REPUBLIKA.CO.ID, JAKARTA -- Komisi Yudisial (KY) berharap Pemerintah dapat menjelaskan kajian yang mendasari Peraturan Pemerintah (PP) Nomor 82 Tahun 2021. Dengan PP ini, setiap hakim agung dan hakim konstitusi akan diberi honorarium per perkara yang diadilinya. Termasuk Ketua Mahkamah Agung (MA) dan Ketua Mahkamah Konstitusi (MK).
"Sebelum diterbitkannya PP No. 82 Tahun 2021 tentang Hak Keuangan dan Fasilitas Hakim Agung dan Hakim Konstitusi, kami meminta penjelasannya terlebih dulu. Terutama dengan batu uji, apakah penambahan insentif ini berkontribusi pada kualitas penyelesaian perkara di MA," kata Juru Bicara KY, Miko Ginting Susanto dalam keterangannya, Rabu (25/8).
KY berharap, sambung Miko, Pemerintah dan MA telah memikirkan mekanisme pengelolaan seiring dengan perubahan dari sisi insentif ini, guna memastikan apakah kebijakan ini memang tepat sasaran. Misalnya, dampak dari fasilitas ini terhadap upaya pengurangan arus perkara ke MA yang sudah sejak lama menjadi persoalan mendasar dalam meningkatkan konsistensi dan kualitas putusan.
"Agenda pembatasan perkara yang masuk ke MA (baik pada tingkat Kasasi dan Peninjauan Kembali) dan penguatan pengadilan-pengadilan di tingkat bawah seharusnya tetap diutamakan," ujar Miko.
Di sisi lain, KY melihat prioritas yang tidak kalah pentingnya untuk dipecahkan oleh Pemerintah dan MA, yaitu soal tunjangan dan kesejahteraan serta fasilitas kedinasan bagi hakim-hakim di tingkat pertama. "Merekalah yang selama ini menangani beban perkara signifikan dan berhadapan langsung dengan pihak-pihak berperkara," kata Miko.

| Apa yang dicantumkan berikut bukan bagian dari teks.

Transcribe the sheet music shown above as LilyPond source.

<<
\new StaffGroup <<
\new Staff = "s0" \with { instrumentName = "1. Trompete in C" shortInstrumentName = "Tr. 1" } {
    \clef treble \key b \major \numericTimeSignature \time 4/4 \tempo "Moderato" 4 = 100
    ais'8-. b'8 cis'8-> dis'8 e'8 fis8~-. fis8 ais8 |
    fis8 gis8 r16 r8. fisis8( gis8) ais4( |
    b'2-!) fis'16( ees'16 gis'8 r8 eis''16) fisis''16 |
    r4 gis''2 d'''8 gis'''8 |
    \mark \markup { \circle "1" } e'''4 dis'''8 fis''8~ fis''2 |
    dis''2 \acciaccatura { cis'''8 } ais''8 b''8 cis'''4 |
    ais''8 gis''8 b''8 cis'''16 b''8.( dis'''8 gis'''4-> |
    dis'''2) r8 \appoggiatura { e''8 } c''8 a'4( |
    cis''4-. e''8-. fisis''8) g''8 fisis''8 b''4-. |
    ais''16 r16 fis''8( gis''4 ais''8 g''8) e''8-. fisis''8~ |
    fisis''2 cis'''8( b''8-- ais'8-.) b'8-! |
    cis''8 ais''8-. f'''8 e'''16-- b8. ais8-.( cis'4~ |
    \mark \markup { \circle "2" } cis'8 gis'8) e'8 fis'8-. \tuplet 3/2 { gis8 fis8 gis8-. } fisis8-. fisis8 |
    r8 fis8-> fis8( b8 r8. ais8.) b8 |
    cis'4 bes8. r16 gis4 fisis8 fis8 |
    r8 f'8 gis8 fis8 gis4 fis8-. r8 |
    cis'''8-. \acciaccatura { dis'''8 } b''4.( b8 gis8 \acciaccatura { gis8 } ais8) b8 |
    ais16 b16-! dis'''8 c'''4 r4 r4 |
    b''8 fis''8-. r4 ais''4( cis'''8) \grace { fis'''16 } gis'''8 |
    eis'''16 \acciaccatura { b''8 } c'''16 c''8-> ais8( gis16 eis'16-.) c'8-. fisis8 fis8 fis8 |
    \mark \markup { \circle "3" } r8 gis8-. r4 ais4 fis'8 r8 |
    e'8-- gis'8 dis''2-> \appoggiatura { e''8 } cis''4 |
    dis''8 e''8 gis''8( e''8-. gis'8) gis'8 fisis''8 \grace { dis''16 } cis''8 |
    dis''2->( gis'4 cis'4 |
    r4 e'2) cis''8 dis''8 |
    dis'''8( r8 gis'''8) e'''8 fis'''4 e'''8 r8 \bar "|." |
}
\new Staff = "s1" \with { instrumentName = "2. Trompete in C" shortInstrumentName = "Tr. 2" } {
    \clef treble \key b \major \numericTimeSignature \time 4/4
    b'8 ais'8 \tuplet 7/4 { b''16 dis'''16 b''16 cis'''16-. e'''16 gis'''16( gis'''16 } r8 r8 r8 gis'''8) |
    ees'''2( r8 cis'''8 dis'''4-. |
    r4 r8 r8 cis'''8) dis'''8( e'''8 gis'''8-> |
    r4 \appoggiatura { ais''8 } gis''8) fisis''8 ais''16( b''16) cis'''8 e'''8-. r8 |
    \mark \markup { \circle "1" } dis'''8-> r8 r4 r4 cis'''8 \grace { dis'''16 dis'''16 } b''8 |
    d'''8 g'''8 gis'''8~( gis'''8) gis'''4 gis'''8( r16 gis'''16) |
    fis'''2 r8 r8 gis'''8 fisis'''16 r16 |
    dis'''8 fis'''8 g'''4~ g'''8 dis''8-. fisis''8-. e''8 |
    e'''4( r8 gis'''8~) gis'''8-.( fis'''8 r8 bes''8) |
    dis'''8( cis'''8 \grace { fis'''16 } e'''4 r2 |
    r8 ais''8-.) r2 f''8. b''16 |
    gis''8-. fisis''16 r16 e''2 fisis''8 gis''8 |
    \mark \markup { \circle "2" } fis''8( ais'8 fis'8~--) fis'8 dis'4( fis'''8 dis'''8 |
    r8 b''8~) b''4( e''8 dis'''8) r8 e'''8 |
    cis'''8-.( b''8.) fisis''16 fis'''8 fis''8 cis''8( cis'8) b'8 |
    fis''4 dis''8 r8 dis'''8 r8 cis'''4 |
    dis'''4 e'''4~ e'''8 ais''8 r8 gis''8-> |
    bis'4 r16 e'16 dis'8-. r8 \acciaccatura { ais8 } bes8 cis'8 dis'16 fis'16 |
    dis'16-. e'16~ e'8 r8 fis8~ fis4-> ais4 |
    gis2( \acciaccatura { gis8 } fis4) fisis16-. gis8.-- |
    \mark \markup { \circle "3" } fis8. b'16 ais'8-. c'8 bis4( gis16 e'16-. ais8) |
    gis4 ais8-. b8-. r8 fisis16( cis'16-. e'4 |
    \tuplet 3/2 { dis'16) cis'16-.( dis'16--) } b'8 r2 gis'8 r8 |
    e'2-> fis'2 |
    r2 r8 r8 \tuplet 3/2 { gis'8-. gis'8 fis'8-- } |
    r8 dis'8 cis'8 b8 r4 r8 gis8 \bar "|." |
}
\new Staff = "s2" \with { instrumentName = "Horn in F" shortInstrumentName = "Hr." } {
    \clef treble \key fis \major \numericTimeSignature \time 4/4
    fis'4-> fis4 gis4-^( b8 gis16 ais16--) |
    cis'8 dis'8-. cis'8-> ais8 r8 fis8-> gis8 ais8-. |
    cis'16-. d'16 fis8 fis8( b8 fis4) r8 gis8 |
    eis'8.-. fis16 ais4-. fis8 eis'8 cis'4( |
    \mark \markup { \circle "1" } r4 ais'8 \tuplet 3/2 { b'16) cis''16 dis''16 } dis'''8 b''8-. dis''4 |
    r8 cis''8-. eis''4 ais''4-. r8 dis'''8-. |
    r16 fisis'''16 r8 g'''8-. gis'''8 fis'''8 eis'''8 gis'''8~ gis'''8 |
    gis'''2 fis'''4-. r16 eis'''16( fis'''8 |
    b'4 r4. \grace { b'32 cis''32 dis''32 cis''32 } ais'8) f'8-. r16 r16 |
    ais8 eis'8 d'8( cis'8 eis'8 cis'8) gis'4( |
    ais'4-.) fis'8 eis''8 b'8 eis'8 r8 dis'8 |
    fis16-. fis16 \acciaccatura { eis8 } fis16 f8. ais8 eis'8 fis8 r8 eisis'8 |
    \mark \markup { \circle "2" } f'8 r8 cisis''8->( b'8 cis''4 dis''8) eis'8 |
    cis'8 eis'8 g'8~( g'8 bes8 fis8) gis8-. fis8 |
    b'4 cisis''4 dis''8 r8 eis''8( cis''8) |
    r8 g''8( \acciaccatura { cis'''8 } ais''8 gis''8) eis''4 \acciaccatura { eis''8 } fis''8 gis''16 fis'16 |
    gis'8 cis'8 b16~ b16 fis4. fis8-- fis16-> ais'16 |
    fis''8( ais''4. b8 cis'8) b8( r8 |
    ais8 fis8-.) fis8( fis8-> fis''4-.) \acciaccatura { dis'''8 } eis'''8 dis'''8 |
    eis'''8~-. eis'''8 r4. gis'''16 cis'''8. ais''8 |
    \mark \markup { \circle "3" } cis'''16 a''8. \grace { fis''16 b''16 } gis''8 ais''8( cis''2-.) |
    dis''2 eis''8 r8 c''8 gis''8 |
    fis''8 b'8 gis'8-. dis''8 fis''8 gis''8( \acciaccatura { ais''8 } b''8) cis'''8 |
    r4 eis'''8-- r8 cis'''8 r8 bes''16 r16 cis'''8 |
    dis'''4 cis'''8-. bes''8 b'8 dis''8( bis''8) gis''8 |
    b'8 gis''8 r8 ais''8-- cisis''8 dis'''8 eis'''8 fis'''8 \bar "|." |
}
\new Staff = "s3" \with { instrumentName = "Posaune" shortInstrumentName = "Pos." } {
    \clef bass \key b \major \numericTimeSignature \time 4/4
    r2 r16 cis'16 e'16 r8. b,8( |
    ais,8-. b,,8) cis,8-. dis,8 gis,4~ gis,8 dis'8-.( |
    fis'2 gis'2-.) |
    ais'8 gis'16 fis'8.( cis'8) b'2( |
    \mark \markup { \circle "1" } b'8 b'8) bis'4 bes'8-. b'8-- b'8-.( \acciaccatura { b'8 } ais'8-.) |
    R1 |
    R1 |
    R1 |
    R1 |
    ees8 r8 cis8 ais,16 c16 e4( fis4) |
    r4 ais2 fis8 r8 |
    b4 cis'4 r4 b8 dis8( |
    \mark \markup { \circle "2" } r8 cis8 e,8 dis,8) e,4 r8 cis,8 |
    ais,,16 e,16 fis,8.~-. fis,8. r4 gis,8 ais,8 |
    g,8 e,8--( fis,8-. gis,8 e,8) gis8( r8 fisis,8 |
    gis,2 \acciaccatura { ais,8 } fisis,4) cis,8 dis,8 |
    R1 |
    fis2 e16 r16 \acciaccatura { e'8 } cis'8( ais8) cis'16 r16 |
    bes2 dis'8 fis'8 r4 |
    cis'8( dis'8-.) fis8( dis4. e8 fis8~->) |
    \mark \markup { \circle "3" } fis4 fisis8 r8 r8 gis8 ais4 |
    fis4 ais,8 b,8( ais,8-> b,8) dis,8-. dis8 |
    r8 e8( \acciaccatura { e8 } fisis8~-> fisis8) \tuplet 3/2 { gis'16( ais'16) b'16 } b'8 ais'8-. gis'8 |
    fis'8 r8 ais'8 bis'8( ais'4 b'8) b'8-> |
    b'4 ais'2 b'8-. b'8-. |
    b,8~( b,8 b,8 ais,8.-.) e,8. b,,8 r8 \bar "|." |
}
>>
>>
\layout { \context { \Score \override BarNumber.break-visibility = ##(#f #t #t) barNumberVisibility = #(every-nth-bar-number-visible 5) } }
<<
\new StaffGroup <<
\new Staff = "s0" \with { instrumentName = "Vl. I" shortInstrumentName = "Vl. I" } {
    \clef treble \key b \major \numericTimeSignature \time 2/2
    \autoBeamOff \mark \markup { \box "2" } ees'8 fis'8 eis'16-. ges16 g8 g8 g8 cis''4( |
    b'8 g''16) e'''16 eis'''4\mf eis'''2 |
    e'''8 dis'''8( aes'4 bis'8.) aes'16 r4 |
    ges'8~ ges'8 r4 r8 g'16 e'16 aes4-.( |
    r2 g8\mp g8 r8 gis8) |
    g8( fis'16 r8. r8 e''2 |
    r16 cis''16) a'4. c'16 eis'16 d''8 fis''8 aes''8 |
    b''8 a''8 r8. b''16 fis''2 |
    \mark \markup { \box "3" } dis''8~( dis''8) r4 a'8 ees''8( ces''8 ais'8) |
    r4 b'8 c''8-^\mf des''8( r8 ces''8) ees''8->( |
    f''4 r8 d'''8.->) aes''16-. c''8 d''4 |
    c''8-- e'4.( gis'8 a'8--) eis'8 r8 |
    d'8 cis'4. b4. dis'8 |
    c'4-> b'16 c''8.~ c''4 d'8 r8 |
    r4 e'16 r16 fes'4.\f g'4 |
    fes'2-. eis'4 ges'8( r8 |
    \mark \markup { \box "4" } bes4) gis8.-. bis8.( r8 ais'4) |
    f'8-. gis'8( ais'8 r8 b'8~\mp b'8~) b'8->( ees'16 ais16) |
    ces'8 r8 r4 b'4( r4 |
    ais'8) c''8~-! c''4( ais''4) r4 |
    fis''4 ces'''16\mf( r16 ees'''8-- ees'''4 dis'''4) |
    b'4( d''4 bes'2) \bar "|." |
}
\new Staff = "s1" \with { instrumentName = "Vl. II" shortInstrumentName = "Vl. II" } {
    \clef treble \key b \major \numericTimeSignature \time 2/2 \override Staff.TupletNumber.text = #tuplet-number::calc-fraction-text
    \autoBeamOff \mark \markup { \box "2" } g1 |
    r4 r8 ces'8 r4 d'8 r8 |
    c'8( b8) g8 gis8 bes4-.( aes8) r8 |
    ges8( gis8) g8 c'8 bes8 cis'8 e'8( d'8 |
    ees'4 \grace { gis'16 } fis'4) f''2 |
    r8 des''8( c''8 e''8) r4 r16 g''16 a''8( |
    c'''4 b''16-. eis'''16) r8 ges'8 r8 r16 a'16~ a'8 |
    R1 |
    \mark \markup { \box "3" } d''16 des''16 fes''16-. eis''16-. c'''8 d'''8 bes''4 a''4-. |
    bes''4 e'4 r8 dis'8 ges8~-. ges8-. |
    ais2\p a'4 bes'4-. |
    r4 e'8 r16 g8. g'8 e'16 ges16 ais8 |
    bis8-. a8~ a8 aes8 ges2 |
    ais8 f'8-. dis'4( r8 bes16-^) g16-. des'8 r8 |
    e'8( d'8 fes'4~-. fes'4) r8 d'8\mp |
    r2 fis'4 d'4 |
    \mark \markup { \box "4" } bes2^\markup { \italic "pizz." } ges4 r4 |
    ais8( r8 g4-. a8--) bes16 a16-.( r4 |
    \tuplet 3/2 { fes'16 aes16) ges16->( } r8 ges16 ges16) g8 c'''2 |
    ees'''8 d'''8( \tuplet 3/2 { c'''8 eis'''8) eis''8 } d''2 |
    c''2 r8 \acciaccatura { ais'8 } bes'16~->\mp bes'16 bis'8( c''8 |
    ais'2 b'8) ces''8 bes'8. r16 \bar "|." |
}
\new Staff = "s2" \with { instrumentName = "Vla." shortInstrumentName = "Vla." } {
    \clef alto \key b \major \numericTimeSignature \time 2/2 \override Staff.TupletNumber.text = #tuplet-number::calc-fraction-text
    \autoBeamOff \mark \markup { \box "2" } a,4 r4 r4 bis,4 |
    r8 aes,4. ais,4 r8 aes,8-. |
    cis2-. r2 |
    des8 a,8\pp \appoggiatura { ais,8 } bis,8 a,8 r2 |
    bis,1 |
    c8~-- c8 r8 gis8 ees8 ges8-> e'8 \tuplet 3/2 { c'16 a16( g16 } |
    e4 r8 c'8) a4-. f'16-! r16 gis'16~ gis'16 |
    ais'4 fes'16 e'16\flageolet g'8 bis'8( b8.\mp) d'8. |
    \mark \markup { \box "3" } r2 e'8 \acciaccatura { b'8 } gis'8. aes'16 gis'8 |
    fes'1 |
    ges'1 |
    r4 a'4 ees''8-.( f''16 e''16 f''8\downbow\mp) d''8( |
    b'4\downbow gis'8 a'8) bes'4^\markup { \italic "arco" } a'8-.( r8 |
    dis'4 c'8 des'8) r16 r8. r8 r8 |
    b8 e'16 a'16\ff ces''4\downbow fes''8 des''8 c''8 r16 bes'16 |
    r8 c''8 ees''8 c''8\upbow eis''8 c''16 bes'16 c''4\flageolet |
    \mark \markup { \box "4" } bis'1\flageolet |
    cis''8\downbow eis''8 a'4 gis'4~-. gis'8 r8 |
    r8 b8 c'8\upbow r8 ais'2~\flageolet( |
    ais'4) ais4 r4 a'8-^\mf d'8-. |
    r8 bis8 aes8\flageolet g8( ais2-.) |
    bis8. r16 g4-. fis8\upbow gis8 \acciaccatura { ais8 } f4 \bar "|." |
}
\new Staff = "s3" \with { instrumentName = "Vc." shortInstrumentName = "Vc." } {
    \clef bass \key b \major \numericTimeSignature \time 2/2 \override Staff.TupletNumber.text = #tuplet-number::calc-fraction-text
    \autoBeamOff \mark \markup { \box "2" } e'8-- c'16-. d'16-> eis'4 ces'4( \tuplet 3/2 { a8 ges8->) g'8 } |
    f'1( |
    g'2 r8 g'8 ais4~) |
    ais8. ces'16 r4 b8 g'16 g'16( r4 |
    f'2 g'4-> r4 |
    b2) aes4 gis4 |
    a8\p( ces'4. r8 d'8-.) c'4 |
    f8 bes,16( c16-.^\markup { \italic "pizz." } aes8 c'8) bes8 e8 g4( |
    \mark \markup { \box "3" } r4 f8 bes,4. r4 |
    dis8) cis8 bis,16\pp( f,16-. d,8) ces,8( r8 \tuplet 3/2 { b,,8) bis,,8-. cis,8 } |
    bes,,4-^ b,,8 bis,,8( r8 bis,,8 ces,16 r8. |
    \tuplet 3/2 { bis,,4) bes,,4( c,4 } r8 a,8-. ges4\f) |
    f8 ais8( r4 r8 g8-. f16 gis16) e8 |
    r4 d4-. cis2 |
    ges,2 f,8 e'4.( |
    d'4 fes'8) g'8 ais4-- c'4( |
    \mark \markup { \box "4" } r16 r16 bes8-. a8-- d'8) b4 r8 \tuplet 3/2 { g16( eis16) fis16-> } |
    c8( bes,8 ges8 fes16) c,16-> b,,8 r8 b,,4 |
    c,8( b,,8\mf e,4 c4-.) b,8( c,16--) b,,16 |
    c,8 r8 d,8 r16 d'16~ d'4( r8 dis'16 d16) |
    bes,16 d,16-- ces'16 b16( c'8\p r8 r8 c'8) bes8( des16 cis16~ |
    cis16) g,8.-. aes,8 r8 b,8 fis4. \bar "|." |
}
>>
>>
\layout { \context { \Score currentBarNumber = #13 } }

Begitu juga dengan prioritas anggaran lain yang juga layak diutamakan sejalan dengan agenda pembaruan peradilan dan kebutuhan terhadap situasi negara terkini. Misalnya, dukungan anggaran yang memadai untuk peningkatan sarana dan prasarana persidangan demi mendukung efektivitas pelaksanaan sidang elektronik di masa pandemi.